If I were to choose a generation of my grandparents, there would shorely be a lot shocking I doubt this very forefathers would survive the electrocution of the shock waves. For starters, my father’s dad died way before I was even a year old. All I know of him is infact what I have been told as tales of my father’s childhood. I know during his life he was the only man in the village among his peers who had a suite ,also that, neighbours who wished to take a trip to town to run administrative errants borrowed the suite on account of not having any descent clothing.
My father was born in the early 50’s so I can’t really say this is that far back! Its just how remote his village was and the fact that our country was a third world. He was a major means and thus the elite of his area. He was a livestock farmer and also grew most of the families grains and veggies. He sent my father off to school for him to learn how to read and write and for nothing more or less. It was always a job for my father to explain why again he needed to go to school every new year to persue his studies while he obviously now knew how to read. What man chose to run after books like a rat while he could be tending to the family’s wealth and increasing it? This was a puzzle to grandpa.

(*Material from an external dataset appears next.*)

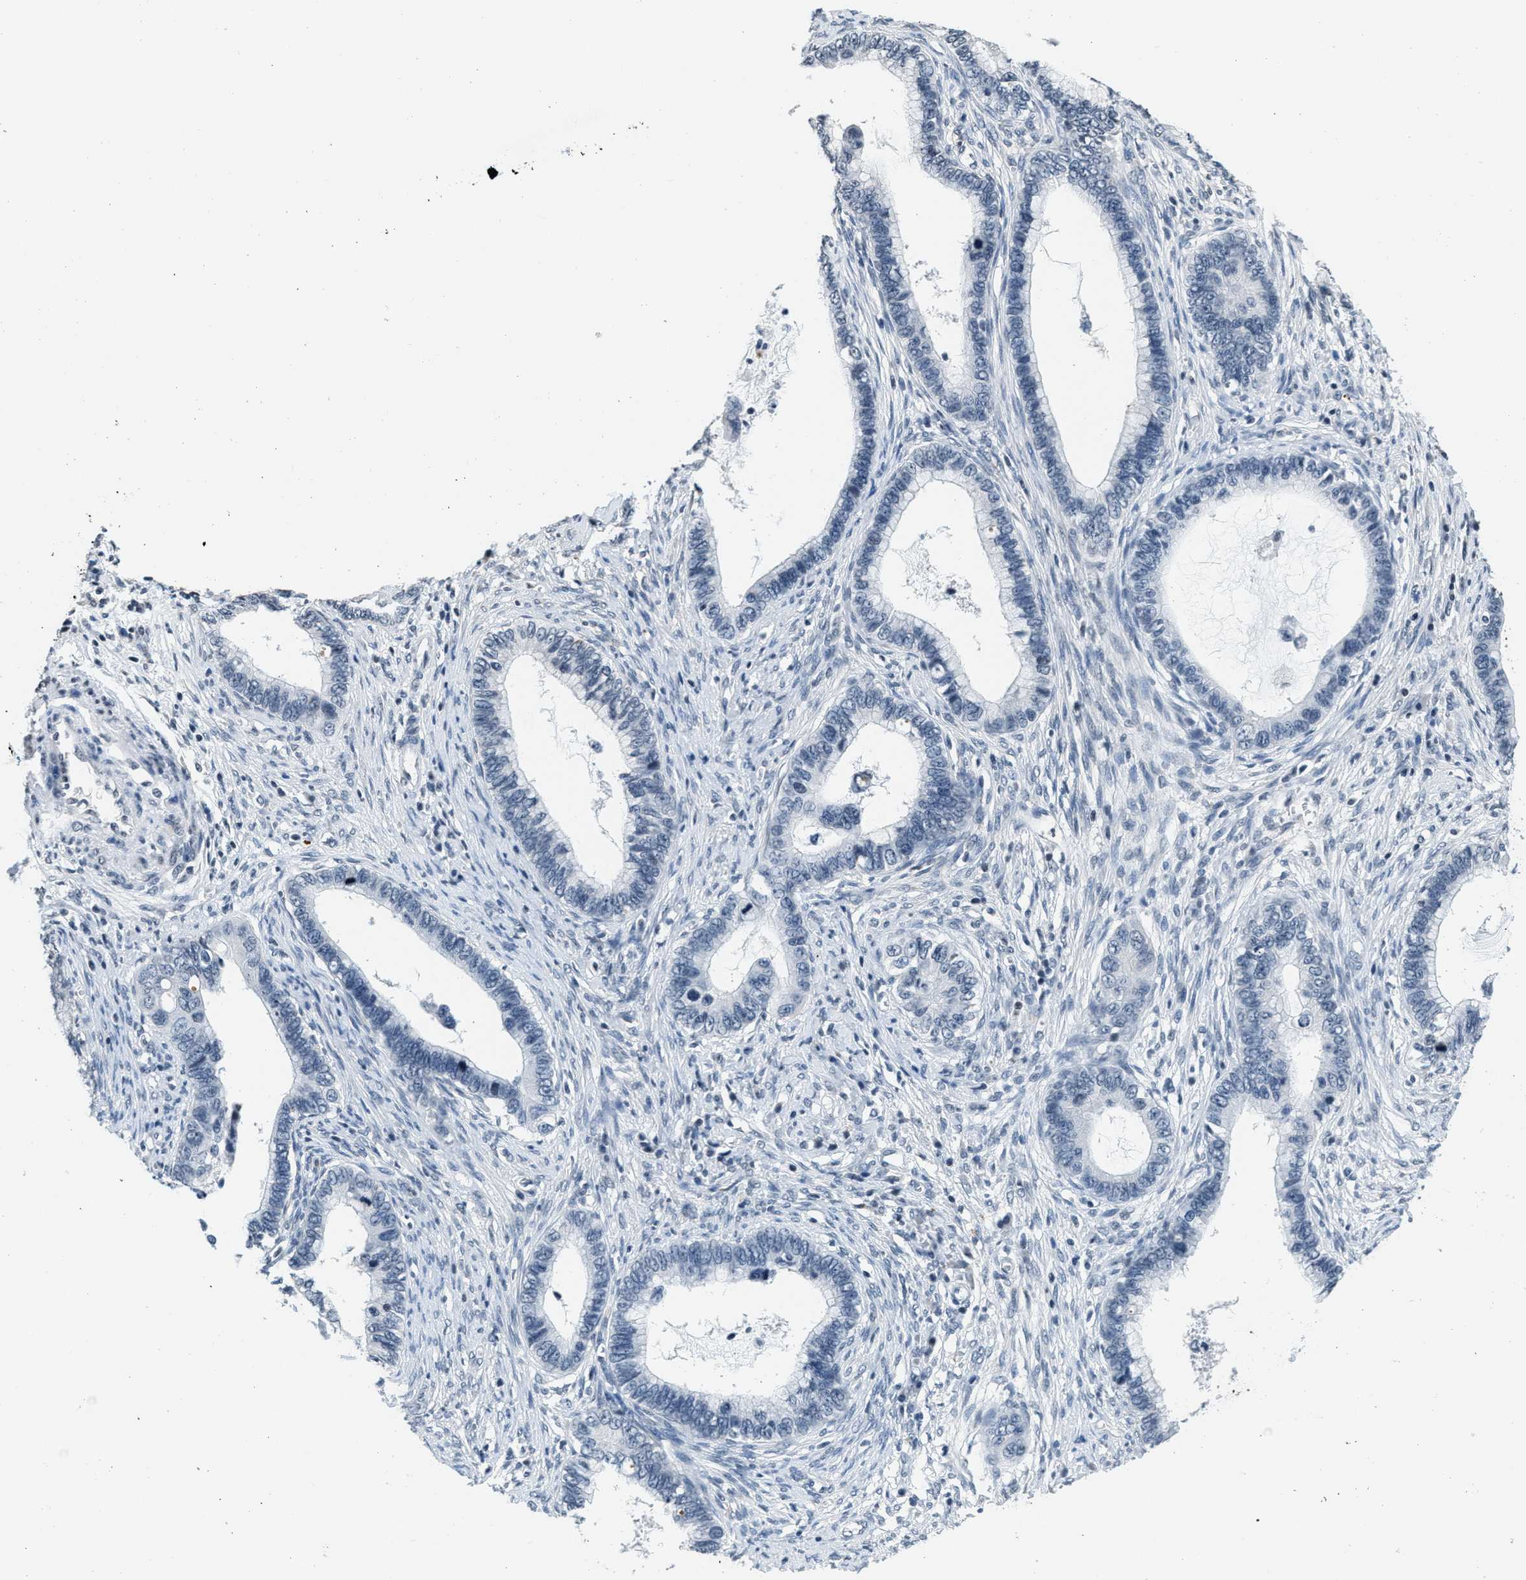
{"staining": {"intensity": "negative", "quantity": "none", "location": "none"}, "tissue": "cervical cancer", "cell_type": "Tumor cells", "image_type": "cancer", "snomed": [{"axis": "morphology", "description": "Adenocarcinoma, NOS"}, {"axis": "topography", "description": "Cervix"}], "caption": "Human adenocarcinoma (cervical) stained for a protein using immunohistochemistry (IHC) exhibits no staining in tumor cells.", "gene": "CA4", "patient": {"sex": "female", "age": 44}}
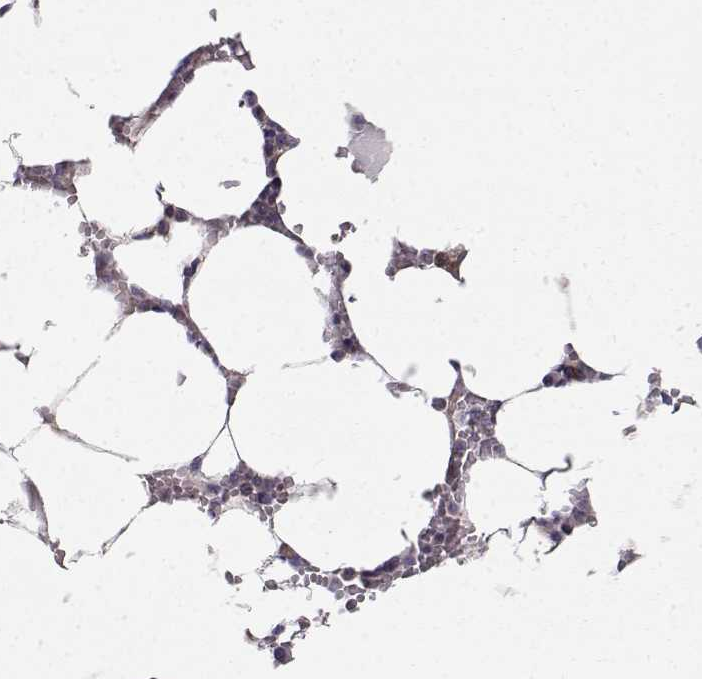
{"staining": {"intensity": "weak", "quantity": "<25%", "location": "cytoplasmic/membranous"}, "tissue": "bone marrow", "cell_type": "Hematopoietic cells", "image_type": "normal", "snomed": [{"axis": "morphology", "description": "Normal tissue, NOS"}, {"axis": "topography", "description": "Bone marrow"}], "caption": "High magnification brightfield microscopy of normal bone marrow stained with DAB (brown) and counterstained with hematoxylin (blue): hematopoietic cells show no significant expression. Brightfield microscopy of immunohistochemistry (IHC) stained with DAB (3,3'-diaminobenzidine) (brown) and hematoxylin (blue), captured at high magnification.", "gene": "PAIP1", "patient": {"sex": "female", "age": 52}}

He thus did not educate any of my aunts. Not because he loved them any less but because the rule of the day dictated female children were best suited in the home as extra helps for their homes. In my father’s home, where he and his siblings grew, there if a different architecture from the one I grew up in’ where my parents build their life.
The left side of the hurt is dedicated for females and the right for males respectively. So, there would be another seizure if both the sexes sat around the table and enjoyed a meal together. I won’t mention what would happen if he saw us seated on chairs
which had always been interpreted as a sign of lacking show of respect for the elders. Or the mere use of a spoon for eating while God gave us two perfect hands with which to eat with! I can’t for the life of me, imagine what he would say if he saw us girls dished eggs, tripe or any animals head = abomination!
The dishes of his time were very limited: ‘Umqhusho‘ samp, pap, or bread as the cabs with which to take other accompaniments either veggies like moroho ( leafy greens), pumpkin, peas and beans and or meat. The fancy or foreign stuff we cook up, would surely push him too a hunger stike.
I am told he was a rather picky guy for his time and class.
He would complain of the pap of how too refined it was hence did not stay long in the stomach and how little servings we dished out. But I do also think he would have loved the cakes, biscuits, tea and coffee. He did have an insatiable sweet tooth.